Pourquoi cela est-il exigé précisément après la première semaine ? Une explication est que pour un néga ordinaire le kohen prend la mesure de la tache et peut juger une semaine plus tard si elle a grandi. Dans notre cas, un degré de précaution supérieur est requis, aussi la Torah fournit-elle un repère exact sur chacun des quatre côtés, et la disparition de ces poils établit d'elle-même qu'il y a eu pisayon.
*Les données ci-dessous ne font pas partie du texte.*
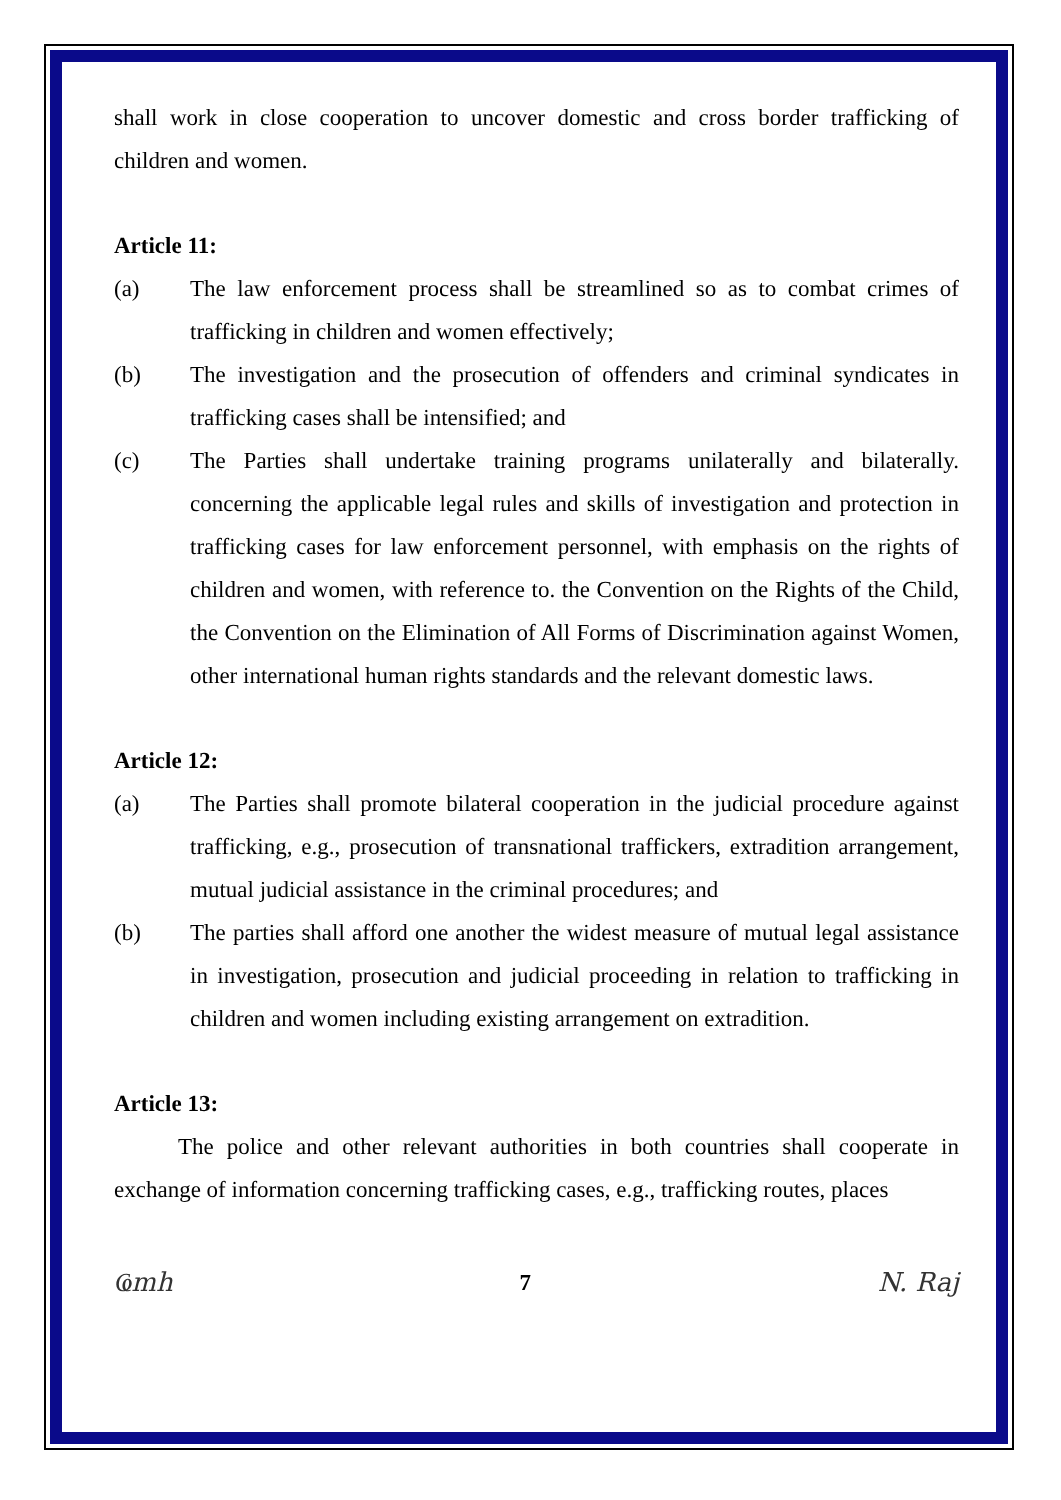shall work in close cooperation to uncover domestic and cross border trafficking of children and women.
Article 11:
(a) The law enforcement process shall be streamlined so as to combat crimes of trafficking in children and women effectively;
(b) The investigation and the prosecution of offenders and criminal syndicates in trafficking cases shall be intensified; and
(c) The Parties shall undertake training programs unilaterally and bilaterally. concerning the applicable legal rules and skills of investigation and protection in trafficking cases for law enforcement personnel, with emphasis on the rights of children and women, with reference to. the Convention on the Rights of the Child, the Convention on the Elimination of All Forms of Discrimination against Women, other international human rights standards and the relevant domestic laws.
Article 12:
(a) The Parties shall promote bilateral cooperation in the judicial procedure against trafficking, e.g., prosecution of transnational traffickers, extradition arrangement, mutual judicial assistance in the criminal procedures; and
(b) The parties shall afford one another the widest measure of mutual legal assistance in investigation, prosecution and judicial proceeding in relation to trafficking in children and women including existing arrangement on extradition.
Article 13:
The police and other relevant authorities in both countries shall cooperate in exchange of information concerning trafficking cases, e.g., trafficking routes, places
Ҩmh 7 N. Raj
Quand un siman toumah s'en va et revient

La michna passe maintenant à un sujet nouveau. "He'hlito bese'ar tsahov, hala'h se'ar tsahov ve'hozar se'ar tsahov" : un poil doré est un siman toumah immédiat dans un nessek ; imaginons donc quelqu'un que le kohen a déclaré mou'hlat à cause d'un se'ar tsahov, puis le poil doré a disparu et le kohen l'a déclaré tahor, et plus tard un poil doré est revenu. Il retrouve exactement la position qu'il occupait auparavant. "Ve'hein bepisayon" : la règle vaut également si c'est un pisayon qui apparaît à la place du poil doré. La michna énumère les moments où cela peut se produire : au début (bit'hilah), à la fin de la première semaine (besof chavoua richon), à la fin de la seconde semaine (besof chavoua cheini), ou même après le ptour (le'a'har haptour). Certaines versions retirent bit'hilah de cette liste, puisqu'un pisayon ne peut pas exister dès le tout début ; il ne s'établit jamais qu'après l'écoulement d'une semaine.

La michna énonce ensuite le cas inverse : "he'hlito bepisayon, hala'h hapisayon ve'hozar hapisayon, ve'hein bese'ar tsahov" : si le he'hlet est venu par un pisayon, que le pisayon a disparu puis est réapparu, ou bien qu'un se'ar tsahov est arrivé à la place du pisayon, que ce soit à la clôture de la première semaine, à celle de la seconde, ou même après qu'un ptour a déjà été prononcé, son statut antérieur est rétabli : "harei hou kemoche haya".

Le principe de toute la seconde moitié de la michna est donc unique : dans tous les cas où un siman toumah de nessek revient, qu'il s'agisse du même siman qui était là à l'origine ou de l'autre, et quel que soit le stade auquel il revient, on ne recommence pas son compte à zéro. Il reprend le statut qu'il avait lorsque le siman est apparu la première fois : il est mou'hlat.